Work order
Each line that includes "index" must be copied from the records.

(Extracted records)
* * * *
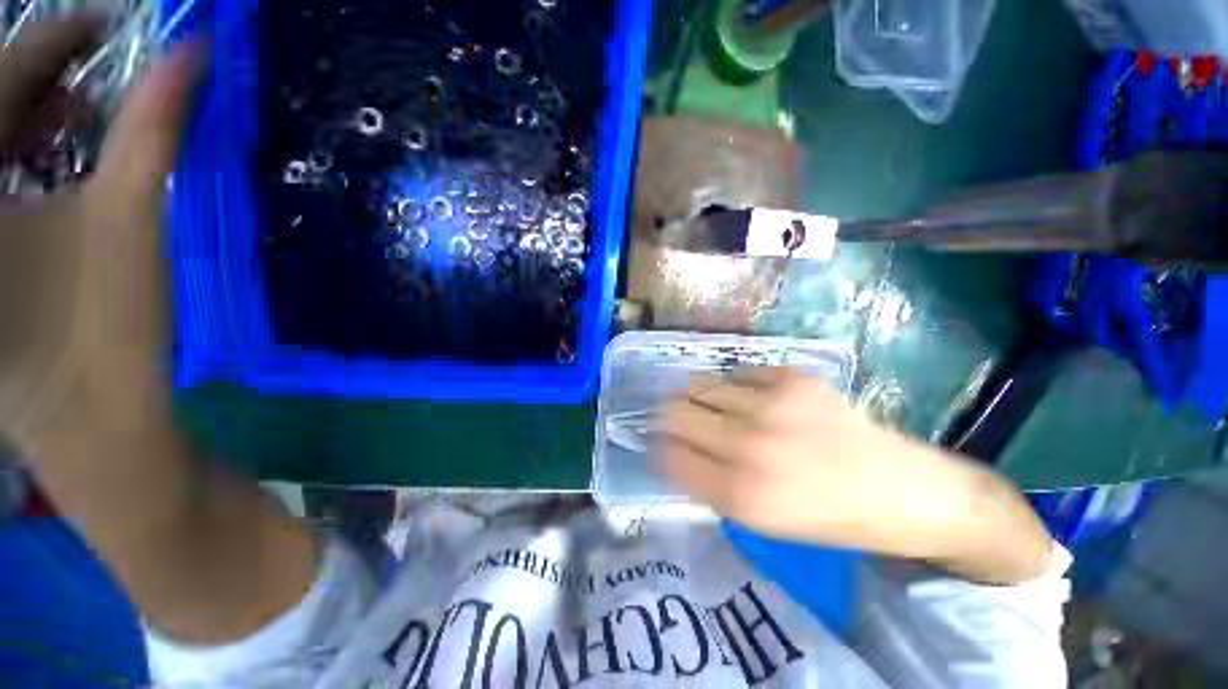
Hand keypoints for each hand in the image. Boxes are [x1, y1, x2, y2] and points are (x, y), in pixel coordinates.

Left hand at [0, 18, 203, 450]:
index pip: (2, 74)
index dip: (57, 37)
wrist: (91, 424)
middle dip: (34, 77)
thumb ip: (154, 130)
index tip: (106, 23)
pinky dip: (14, 155)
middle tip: (89, 80)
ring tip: (70, 124)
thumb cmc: (103, 330)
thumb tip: (190, 57)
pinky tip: (43, 166)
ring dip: (24, 115)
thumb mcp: (127, 218)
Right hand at [658, 368, 1053, 581]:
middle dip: (666, 416)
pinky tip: (746, 398)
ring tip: (709, 406)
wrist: (901, 490)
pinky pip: (737, 374)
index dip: (657, 444)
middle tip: (675, 419)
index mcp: (740, 493)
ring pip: (700, 386)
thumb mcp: (757, 518)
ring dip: (696, 397)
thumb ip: (706, 481)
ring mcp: (773, 404)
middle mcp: (749, 445)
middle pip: (675, 412)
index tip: (658, 440)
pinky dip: (732, 386)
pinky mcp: (794, 377)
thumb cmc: (825, 515)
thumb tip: (670, 447)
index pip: (668, 453)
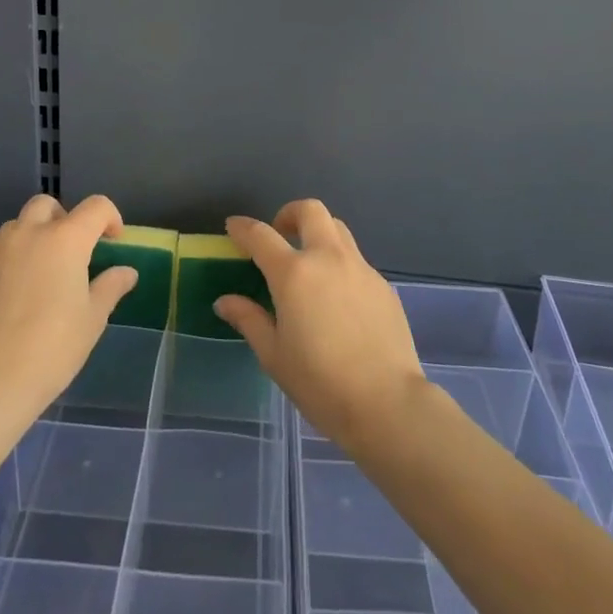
* * * *
Reply
index pip: (2, 74)
index dip: (57, 37)
index tip: (106, 23)
index dip: (657, 444)
index mcp: (740, 493)
index tip: (658, 440)
index pip: (668, 453)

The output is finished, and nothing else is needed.